(WORKING DATA)

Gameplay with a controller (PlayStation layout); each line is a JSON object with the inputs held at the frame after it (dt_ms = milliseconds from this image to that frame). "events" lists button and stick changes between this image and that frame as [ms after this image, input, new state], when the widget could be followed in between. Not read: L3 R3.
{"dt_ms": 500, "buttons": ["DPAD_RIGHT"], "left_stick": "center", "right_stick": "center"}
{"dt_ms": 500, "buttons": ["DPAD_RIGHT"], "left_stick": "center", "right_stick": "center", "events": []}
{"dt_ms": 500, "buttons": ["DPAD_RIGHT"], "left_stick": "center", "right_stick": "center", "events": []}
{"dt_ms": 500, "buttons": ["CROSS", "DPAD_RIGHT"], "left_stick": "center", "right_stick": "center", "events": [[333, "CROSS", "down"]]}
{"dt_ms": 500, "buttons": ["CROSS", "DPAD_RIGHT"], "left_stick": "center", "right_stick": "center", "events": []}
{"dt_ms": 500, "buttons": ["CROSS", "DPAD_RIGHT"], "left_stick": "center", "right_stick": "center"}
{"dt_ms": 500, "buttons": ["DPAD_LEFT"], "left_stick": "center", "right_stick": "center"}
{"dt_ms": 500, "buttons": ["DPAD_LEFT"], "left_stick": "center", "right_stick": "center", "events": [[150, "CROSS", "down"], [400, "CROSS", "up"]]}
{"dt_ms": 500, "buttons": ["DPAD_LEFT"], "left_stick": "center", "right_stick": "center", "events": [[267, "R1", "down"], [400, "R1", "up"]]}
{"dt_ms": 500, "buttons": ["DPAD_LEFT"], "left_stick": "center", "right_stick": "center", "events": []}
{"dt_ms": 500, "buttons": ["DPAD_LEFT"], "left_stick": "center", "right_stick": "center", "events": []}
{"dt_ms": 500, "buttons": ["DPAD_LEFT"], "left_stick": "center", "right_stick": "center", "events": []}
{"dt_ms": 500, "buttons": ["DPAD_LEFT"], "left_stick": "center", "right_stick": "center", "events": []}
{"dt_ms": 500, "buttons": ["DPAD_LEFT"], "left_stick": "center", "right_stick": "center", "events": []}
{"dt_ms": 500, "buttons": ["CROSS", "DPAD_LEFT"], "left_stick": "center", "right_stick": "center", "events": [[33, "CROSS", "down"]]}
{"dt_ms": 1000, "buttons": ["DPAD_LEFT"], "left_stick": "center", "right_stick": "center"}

(End WORKING DATA)

=== ASSIGNED TASK ===
Output all of the listing exactly as written.

=== FINISHED EXERCISE ===
Gameplay with a controller (PlayStation layout); each line is a JSON object with the inputs held at the frame after it (dt_ms = milliseconds from this image to that frame). "events" lists button and stick changes between this image and that frame as [ms after this image, input, new state], when the widget could be followed in between. Not read: L3 R3.
{"dt_ms": 500, "buttons": ["DPAD_RIGHT"], "left_stick": "center", "right_stick": "center"}
{"dt_ms": 500, "buttons": ["DPAD_RIGHT"], "left_stick": "center", "right_stick": "center", "events": []}
{"dt_ms": 500, "buttons": ["DPAD_RIGHT"], "left_stick": "center", "right_stick": "center", "events": []}
{"dt_ms": 500, "buttons": ["CROSS", "DPAD_RIGHT"], "left_stick": "center", "right_stick": "center", "events": [[333, "CROSS", "down"]]}
{"dt_ms": 500, "buttons": ["CROSS", "DPAD_RIGHT"], "left_stick": "center", "right_stick": "center", "events": []}
{"dt_ms": 500, "buttons": ["CROSS", "DPAD_RIGHT"], "left_stick": "center", "right_stick": "center"}
{"dt_ms": 500, "buttons": ["DPAD_LEFT"], "left_stick": "center", "right_stick": "center"}
{"dt_ms": 500, "buttons": ["DPAD_LEFT"], "left_stick": "center", "right_stick": "center", "events": [[150, "CROSS", "down"], [400, "CROSS", "up"]]}
{"dt_ms": 500, "buttons": ["DPAD_LEFT"], "left_stick": "center", "right_stick": "center", "events": [[267, "R1", "down"], [400, "R1", "up"]]}
{"dt_ms": 500, "buttons": ["DPAD_LEFT"], "left_stick": "center", "right_stick": "center", "events": []}
{"dt_ms": 500, "buttons": ["DPAD_LEFT"], "left_stick": "center", "right_stick": "center", "events": []}
{"dt_ms": 500, "buttons": ["DPAD_LEFT"], "left_stick": "center", "right_stick": "center", "events": []}
{"dt_ms": 500, "buttons": ["DPAD_LEFT"], "left_stick": "center", "right_stick": "center", "events": []}
{"dt_ms": 500, "buttons": ["DPAD_LEFT"], "left_stick": "center", "right_stick": "center", "events": []}
{"dt_ms": 500, "buttons": ["CROSS", "DPAD_LEFT"], "left_stick": "center", "right_stick": "center", "events": [[33, "CROSS", "down"]]}
{"dt_ms": 1000, "buttons": ["DPAD_LEFT"], "left_stick": "center", "right_stick": "center"}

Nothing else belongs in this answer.